Entre los directores que más admira, Winding Refn ha mencionado a Dario Argento. Su sombra está presente en El demonio neón, a través del aura intrigante, sensual y maligna que cubre algunos momentos de intimidad entre los personajes. La noche y sus luces brillantes, en la calle o en un club nocturno, con la luna o con los faros de los autos, enmarcan a la protagonista muchas veces, tantas como son posibles. Hay secuencias, como la del performance de levitación en un antro (musicalizada por Julian Winding, excepción en una banda sonora compuesta por el infaltable Cliff Martinez), que son simples deleites audiovisuales. Otro escándalo para los que piden contenido (que, por lo demás, se olvidan de las sutilezas de la trama de las que el director es capaz, como el momento del tigre en la habitación de la modelo).

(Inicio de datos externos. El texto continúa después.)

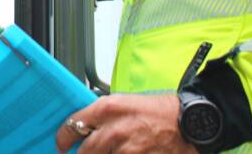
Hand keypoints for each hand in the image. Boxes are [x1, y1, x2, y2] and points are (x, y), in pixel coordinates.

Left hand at [56, 94, 194, 153]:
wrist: (191, 122)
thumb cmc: (162, 111)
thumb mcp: (127, 103)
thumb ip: (104, 115)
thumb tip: (87, 128)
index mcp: (108, 108)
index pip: (73, 125)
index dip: (63, 138)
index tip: (61, 143)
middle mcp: (113, 129)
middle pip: (83, 151)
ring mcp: (125, 150)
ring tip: (112, 151)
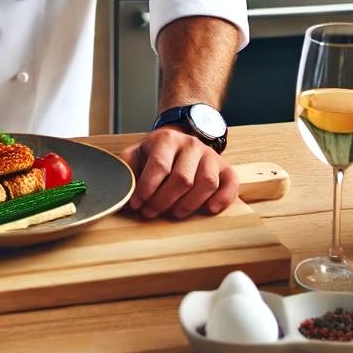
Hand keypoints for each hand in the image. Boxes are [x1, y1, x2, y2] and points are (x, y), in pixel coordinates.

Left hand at [120, 126, 237, 218]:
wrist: (180, 140)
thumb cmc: (156, 153)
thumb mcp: (137, 154)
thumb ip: (127, 169)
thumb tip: (121, 193)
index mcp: (166, 139)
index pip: (159, 165)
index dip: (147, 189)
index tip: (137, 204)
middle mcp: (191, 144)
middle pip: (182, 179)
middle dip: (163, 201)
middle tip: (150, 213)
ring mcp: (210, 155)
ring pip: (206, 183)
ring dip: (189, 204)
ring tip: (174, 213)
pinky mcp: (225, 168)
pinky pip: (230, 184)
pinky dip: (222, 199)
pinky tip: (209, 209)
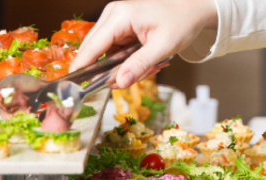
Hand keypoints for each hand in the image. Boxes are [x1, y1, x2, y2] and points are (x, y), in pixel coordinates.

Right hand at [70, 0, 217, 88]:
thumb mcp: (163, 47)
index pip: (92, 46)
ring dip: (120, 67)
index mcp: (120, 16)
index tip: (73, 85)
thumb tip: (120, 82)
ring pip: (104, 53)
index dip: (82, 66)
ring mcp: (114, 21)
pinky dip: (125, 62)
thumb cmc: (180, 22)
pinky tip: (144, 63)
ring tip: (146, 69)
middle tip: (124, 83)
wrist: (191, 9)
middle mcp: (112, 15)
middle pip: (94, 50)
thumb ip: (140, 65)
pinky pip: (113, 51)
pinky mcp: (119, 28)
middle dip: (107, 71)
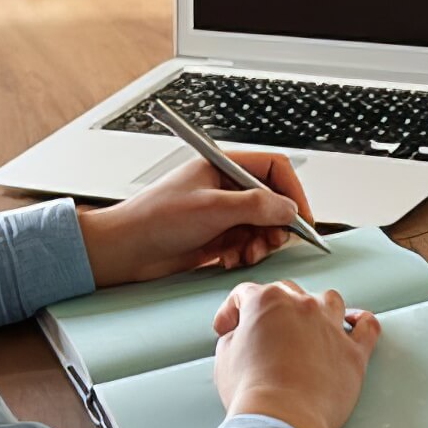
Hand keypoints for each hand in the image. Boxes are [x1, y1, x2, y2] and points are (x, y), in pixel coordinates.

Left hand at [77, 153, 315, 286]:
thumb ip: (256, 206)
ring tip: (247, 255)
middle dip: (276, 225)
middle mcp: (224, 187)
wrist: (124, 251)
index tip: (302, 219)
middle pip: (272, 201)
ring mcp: (220, 213)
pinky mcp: (215, 237)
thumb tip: (289, 210)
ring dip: (260, 243)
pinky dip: (245, 254)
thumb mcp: (212, 208)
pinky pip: (246, 244)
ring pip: (261, 226)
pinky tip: (228, 261)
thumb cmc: (154, 220)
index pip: (273, 169)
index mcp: (222, 166)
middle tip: (271, 242)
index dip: (292, 193)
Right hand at [211, 281, 379, 427]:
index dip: (231, 310)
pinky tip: (353, 323)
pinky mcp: (353, 352)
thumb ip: (234, 337)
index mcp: (266, 302)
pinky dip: (361, 322)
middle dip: (271, 308)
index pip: (245, 294)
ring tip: (308, 323)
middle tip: (262, 331)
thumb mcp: (224, 357)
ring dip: (316, 307)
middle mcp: (302, 306)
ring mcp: (331, 327)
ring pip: (328, 300)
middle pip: (287, 292)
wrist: (282, 420)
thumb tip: (242, 336)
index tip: (227, 329)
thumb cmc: (250, 393)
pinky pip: (367, 326)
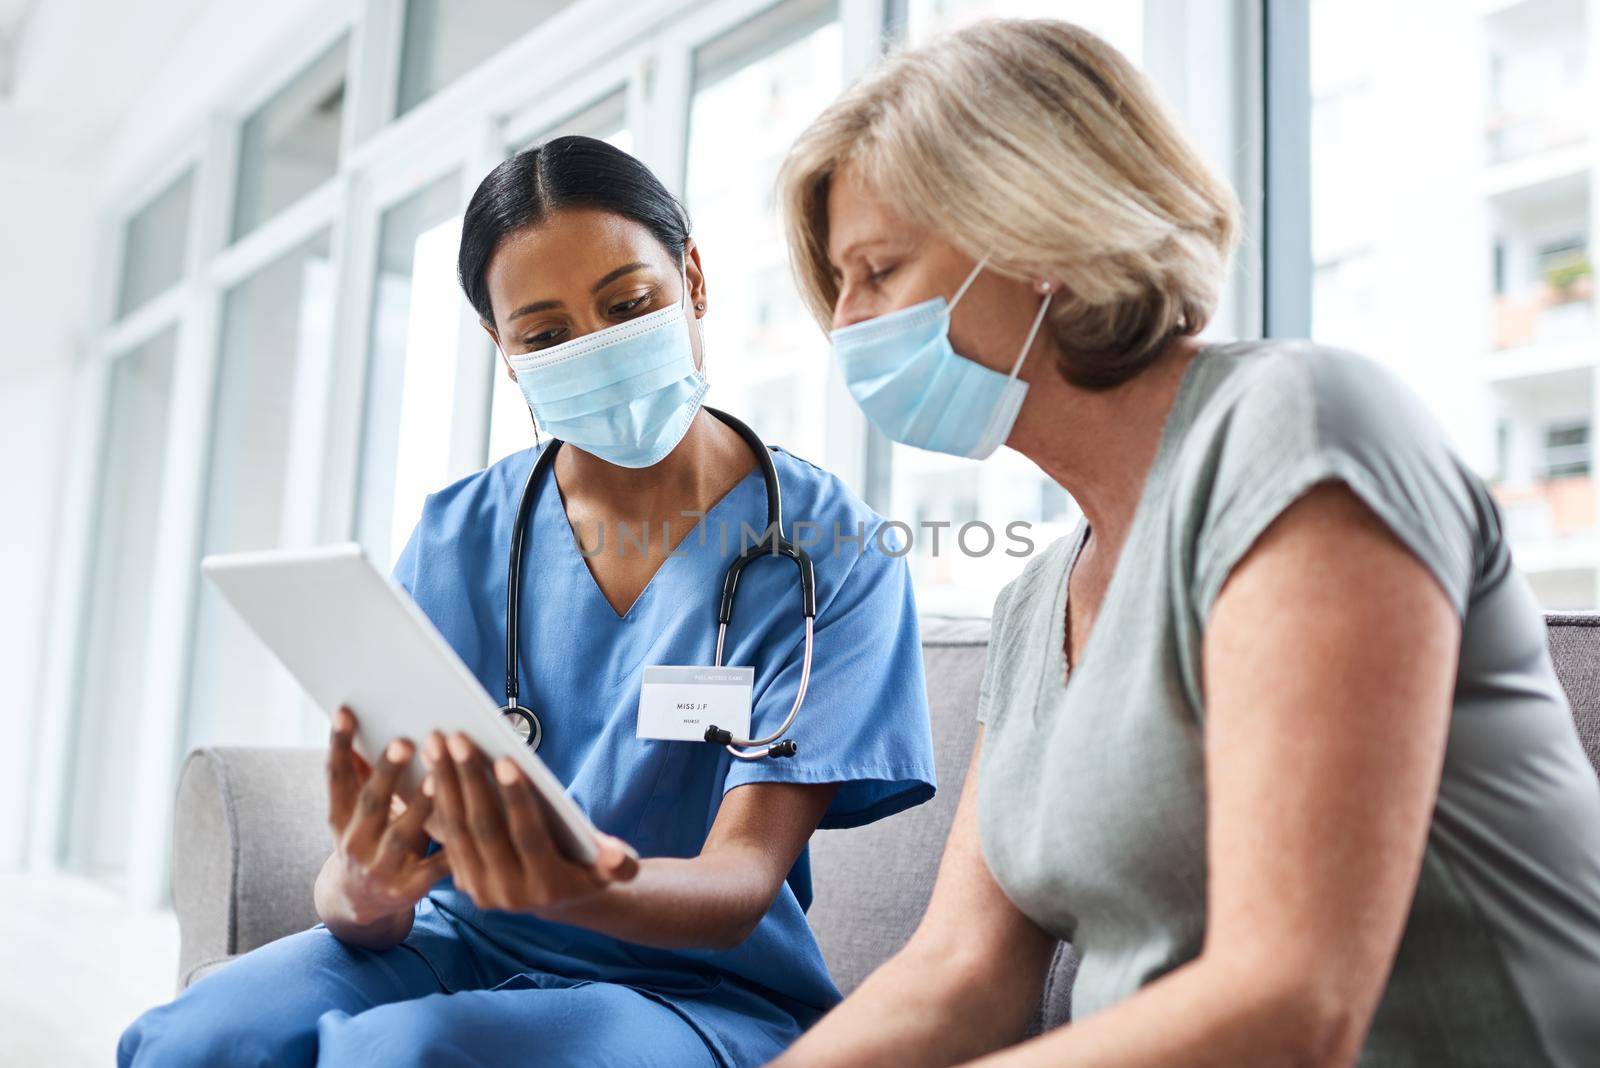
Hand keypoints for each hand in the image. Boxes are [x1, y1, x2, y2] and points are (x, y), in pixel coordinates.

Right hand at [325, 706, 450, 924]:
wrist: (359, 901)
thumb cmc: (367, 836)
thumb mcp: (353, 810)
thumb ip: (360, 773)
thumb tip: (361, 716)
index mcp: (339, 818)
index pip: (335, 776)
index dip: (338, 744)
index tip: (346, 710)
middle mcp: (354, 843)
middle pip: (371, 803)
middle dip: (387, 772)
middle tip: (405, 741)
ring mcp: (380, 868)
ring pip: (403, 835)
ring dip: (421, 806)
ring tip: (440, 778)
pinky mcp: (408, 889)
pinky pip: (435, 867)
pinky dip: (452, 851)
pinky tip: (472, 826)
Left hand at [423, 730, 638, 912]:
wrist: (559, 900)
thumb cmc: (588, 869)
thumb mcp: (612, 870)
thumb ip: (619, 863)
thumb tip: (616, 855)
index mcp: (547, 886)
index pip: (528, 836)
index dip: (516, 799)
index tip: (503, 760)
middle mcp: (508, 894)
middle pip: (484, 830)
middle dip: (469, 780)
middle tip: (459, 739)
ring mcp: (480, 890)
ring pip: (457, 830)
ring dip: (445, 784)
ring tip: (437, 744)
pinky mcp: (461, 881)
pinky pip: (446, 835)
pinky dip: (437, 800)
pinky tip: (433, 766)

La película literaliza ciertas metáforas, que se ajustan con precisión a los nuevos ambientes de Jesse, donde la belleza es absolutamente todo: «Te van a comer viva», «Te van a sacar los ojos», etc. Diversos textos psicoanalíticos hablan de la relación entre la psicosis y la pérdida de capacidad para identificar las metáforas. Un vínculo que explicaría el comportamiento de algunos personajes y la vuelta de tuerca que remata la primera parte: cuando el sueño americano se consuma, se activan un par de provocadores ejes temáticos, totalmente deudores, una vez más, del exploitation film. Resulta provechoso pensar además en las investigaciones lingüísticas de Roman Jakobson, quien encontró que algunos casos de afasia (el trastorno que impide o dificulta comunicarse a través del habla, la escritura o la mímica, debido a lesiones cerebrales) se relacionan con la imposibilidad de identificar las metáforas. ¿Es entonces un pecado que Winding Refn, cuyo medio son las imágenes en movimiento, renuncie a la metáfora, uno de los grandes privilegios del lenguaje, para decantarse exclusivamente por el acto de ver? El cine, como sabía bien Stanley Kubrick –otro referente del director danés–, es artificio puro. Nada, salvo fijar los ojos en la imagen, es natural en él. Encontrar vacío en una película tan bella como El demonio neón es responsabilidad de quien la mira.
Nicolas Winding Refn, El demonio neón Space Rocket Nation / Vendian Entertainment / Bold Films Francia-Dinamarca-EEUU, 2016, 118 min.
Nicolas Winding Refn
Copenhague, 1970
En el cine de Winding Refn las imá- genes lo pueden todo. «Estéticamente arrebatador y psicológicamente profundo», en palabras del escritor valenciano Óscar Brox Santiago, cada una de sus películas construye una reflexión visual sobre el presente. En ellas, colores como el rojo y el azul juegan un rol esencial en la creación de diferentes atmósferas de tensión y violencia. Entre sus cintas destacan Pusher (1996), Bronson (2008), Valhalla Rising (2009) o Drive: el escape (2011).